A stream that terminates without producing any output or side effect.

>>> Stream.toList Stream.nil
[]

>>> repeatM act = Stream.iterateM (const act) act
>>> repeatM = Stream.sequence . Stream.repeat

Generate a stream by repeatedly executing a monadic action forever.

>>> :{
repeatAction =
       Stream.repeatM (threadDelay 1000000 >> print 1)
     & Stream.take 10
     & Stream.fold Fold.drain
:}

Generate an infinite stream with the first element generated by the action m and each successive element derived by applying the monadic function f on the previous element.

>>> :{
Stream.iterateM (\x -> print x >> return (x + 1)) (return 0)
    & Stream.take 3
    & Stream.toList
:}
0
1
[0,1,2]

Convert a list of monadic actions to a Stream

Keep reading Storable elements from an immutable Ptr onwards.

Unsafe: The caller is responsible for safe addressing.

Pre-release

Build a stream by unfolding a monadic step function starting from a seed.
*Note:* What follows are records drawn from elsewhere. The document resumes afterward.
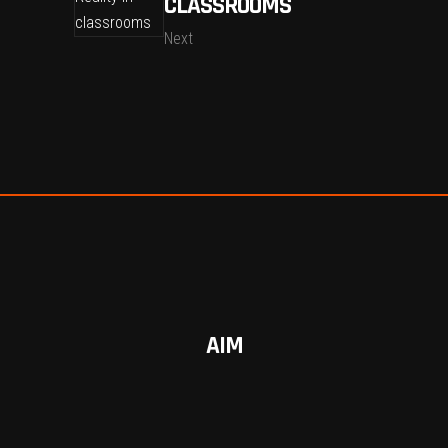
CLASSROOMS
Next
AIM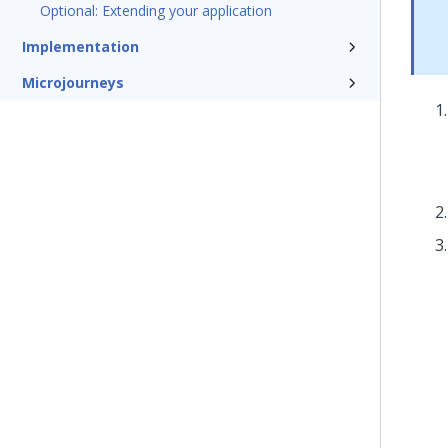
Optional: Extending your application
Implementation
Microjourneys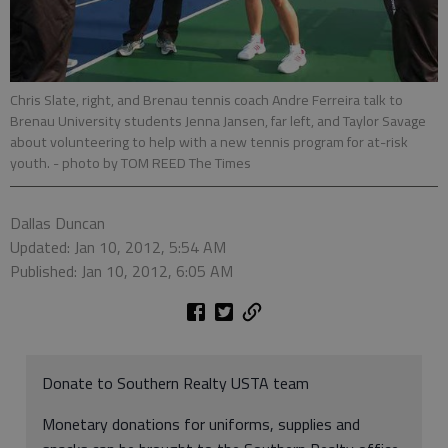
Chris Slate, right, and Brenau tennis coach Andre Ferreira talk to
Brenau University students Jenna Jansen, far left, and Taylor Savage
about volunteering to help with a new tennis program for at-risk
youth.
- photo by TOM REED The Times
Dallas Duncan
Updated: Jan 10, 2012, 5:54 AM
Published: Jan 10, 2012, 6:05 AM
Donate to Southern Realty USTA team
Monetary donations for uniforms, supplies and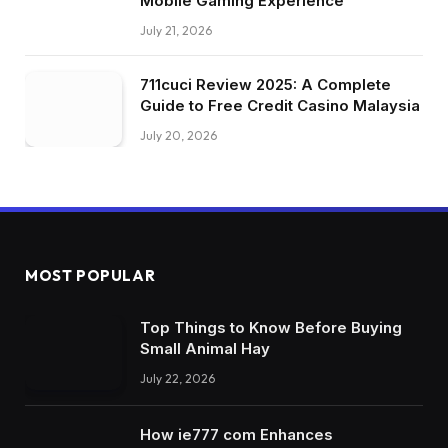
Mobile Gaming Experience
July 21, 2026
711cuci Review 2025: A Complete
Guide to Free Credit Casino Malaysia
July 20, 2026
MOST POPULAR
Top Things to Know Before Buying
Small Animal Hay
July 22, 2026
How ie777 com Enhances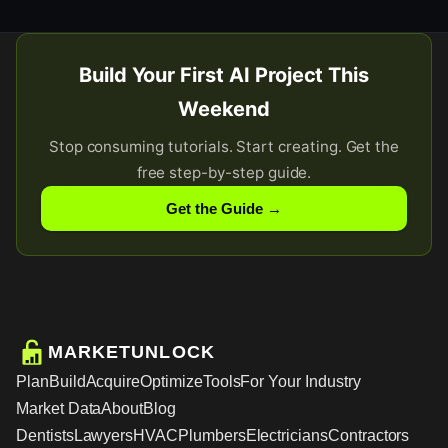
Build Your First AI Project This
Weekend
Stop consuming tutorials. Start creating. Get the
free step-by-step guide.
Get the Guide →
MARKETUNLOCK
Plan
Build
Acquire
Optimize
Tools
For Your Industry
Market Data
About
Blog
Dentists
Lawyers
HVAC
Plumbers
Electricians
Contractors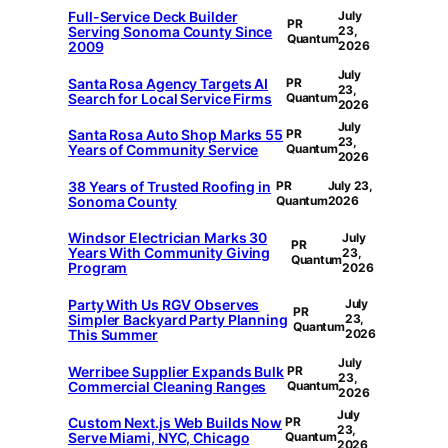
Full-Service Deck Builder
July
PR
Serving Sonoma County Since
23,
Quantum
2009
2026
July
Santa Rosa Agency Targets AI
PR
23,
Search for Local Service Firms
Quantum
2026
July
Santa Rosa Auto Shop Marks 55
PR
23,
Years of Community Service
Quantum
2026
38 Years of Trusted Roofing in
PR
July 23,
Sonoma County
Quantum
2026
Windsor Electrician Marks 30
July
PR
Years With Community Giving
23,
Quantum
Program
2026
Party With Us RGV Observes
July
PR
Simpler Backyard Party Planning
23,
Quantum
This Summer
2026
July
Werribee Supplier Expands Bulk
PR
23,
Commercial Cleaning Ranges
Quantum
2026
July
Custom Next.js Web Builds Now
PR
23,
Serve Miami, NYC, Chicago
Quantum
2026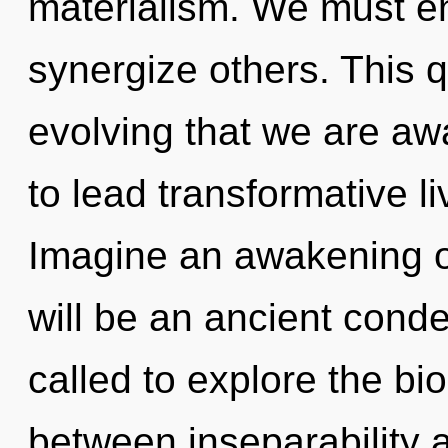
materialism. We must e
synergize others. This q
evolving that we are a
to lead transformative l
Imagine an awakening o
will be an ancient conde
called to explore the bio
between inseparability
The step function returns the next element in the stream and the next seed value. When it is done it returns Nothing and the stream ends. For example,

>>> :{
let f b =
        if b > 2
        then return Nothing
        else return (Just (b, b + 1))
in Stream.toList $ Stream.unfoldrM f 0
:}
[0,1,2]

Types that can be enumerated as a stream. The operations in this type class are equivalent to those in the Enum type class, except that these generate a stream instead of a list. Use the functions in Streamly.Internal.Data.Stream.Enumeration module to define new instances.